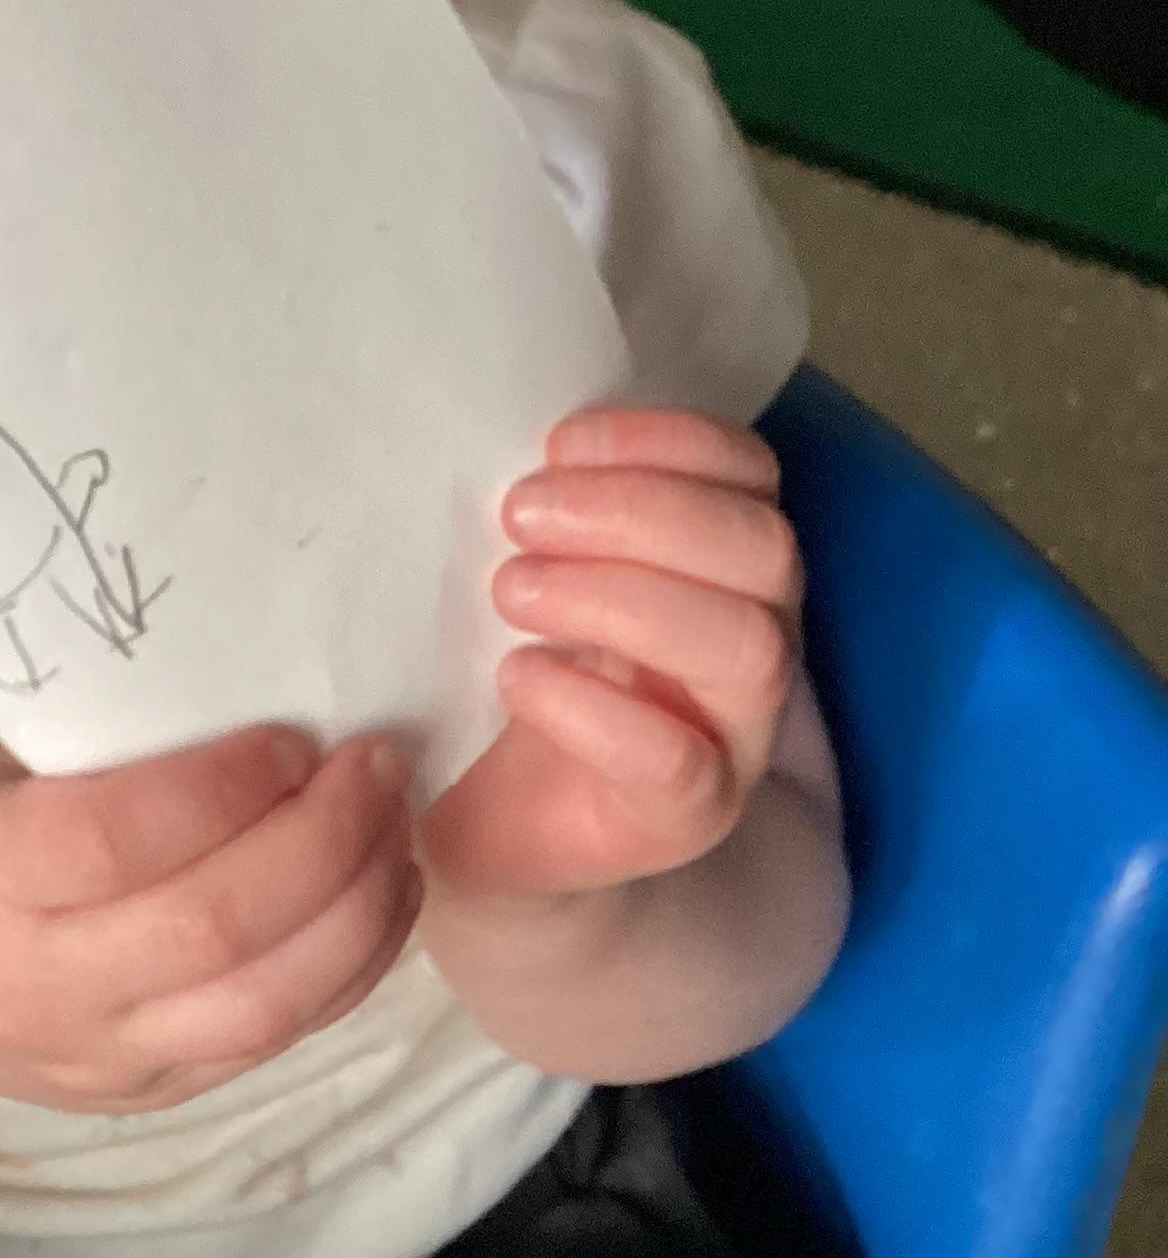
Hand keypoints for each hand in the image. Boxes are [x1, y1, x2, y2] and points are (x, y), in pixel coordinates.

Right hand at [0, 724, 420, 1114]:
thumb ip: (97, 748)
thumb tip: (251, 678)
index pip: (110, 841)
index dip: (216, 786)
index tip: (287, 737)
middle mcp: (44, 985)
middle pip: (211, 927)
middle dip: (320, 840)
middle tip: (374, 766)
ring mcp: (110, 1054)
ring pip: (265, 1003)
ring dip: (357, 906)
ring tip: (393, 824)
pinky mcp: (167, 1091)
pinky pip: (284, 1038)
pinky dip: (356, 962)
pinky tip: (384, 890)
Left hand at [425, 409, 800, 903]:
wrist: (494, 823)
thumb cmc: (516, 667)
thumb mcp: (534, 566)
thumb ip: (552, 506)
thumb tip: (505, 433)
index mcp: (721, 560)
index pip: (748, 471)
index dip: (663, 441)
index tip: (554, 444)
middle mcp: (754, 638)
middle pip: (763, 549)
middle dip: (638, 513)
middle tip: (519, 517)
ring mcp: (735, 734)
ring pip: (746, 647)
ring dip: (617, 599)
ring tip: (509, 592)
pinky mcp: (690, 817)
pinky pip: (678, 763)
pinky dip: (591, 709)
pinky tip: (517, 678)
---
## Work request
The entries above should be retyped exactly, minus any pictures.

## Expected answer
Hand keypoints for each hand in the image. Boxes are [x1, y1, x2, y2] and points are (x, y), in pixel coordinates.

Right hand at [0, 724, 420, 1114]:
thumb ip: (97, 748)
thumb tip: (251, 678)
index pip: (110, 841)
index dip: (216, 786)
index tip: (287, 737)
middle mcp: (44, 985)
middle pip: (211, 927)
middle dip: (320, 840)
middle tip: (374, 766)
ring mcp: (110, 1054)
ring pip: (265, 1003)
ring dip: (357, 906)
ring tip: (393, 824)
pinky mcp: (167, 1091)
pinky pip: (284, 1038)
pinky dip: (356, 962)
pinky tip: (384, 890)
Left hand at [425, 409, 800, 903]:
wrist: (494, 823)
thumb cmc: (516, 667)
thumb mcp: (534, 566)
thumb ip: (552, 506)
thumb tip: (505, 433)
index mcp: (721, 560)
index pip: (748, 471)
index dip: (663, 441)
index tip: (554, 444)
middle mcp: (754, 638)
middle pip: (763, 549)
middle dip: (638, 513)
middle tip: (519, 517)
ring mcp: (735, 734)
ring pip: (746, 647)
ring dip: (617, 599)
ring tip: (509, 592)
pinky mcp: (690, 817)
pinky pip: (678, 763)
pinky dip: (591, 709)
pinky tip: (517, 678)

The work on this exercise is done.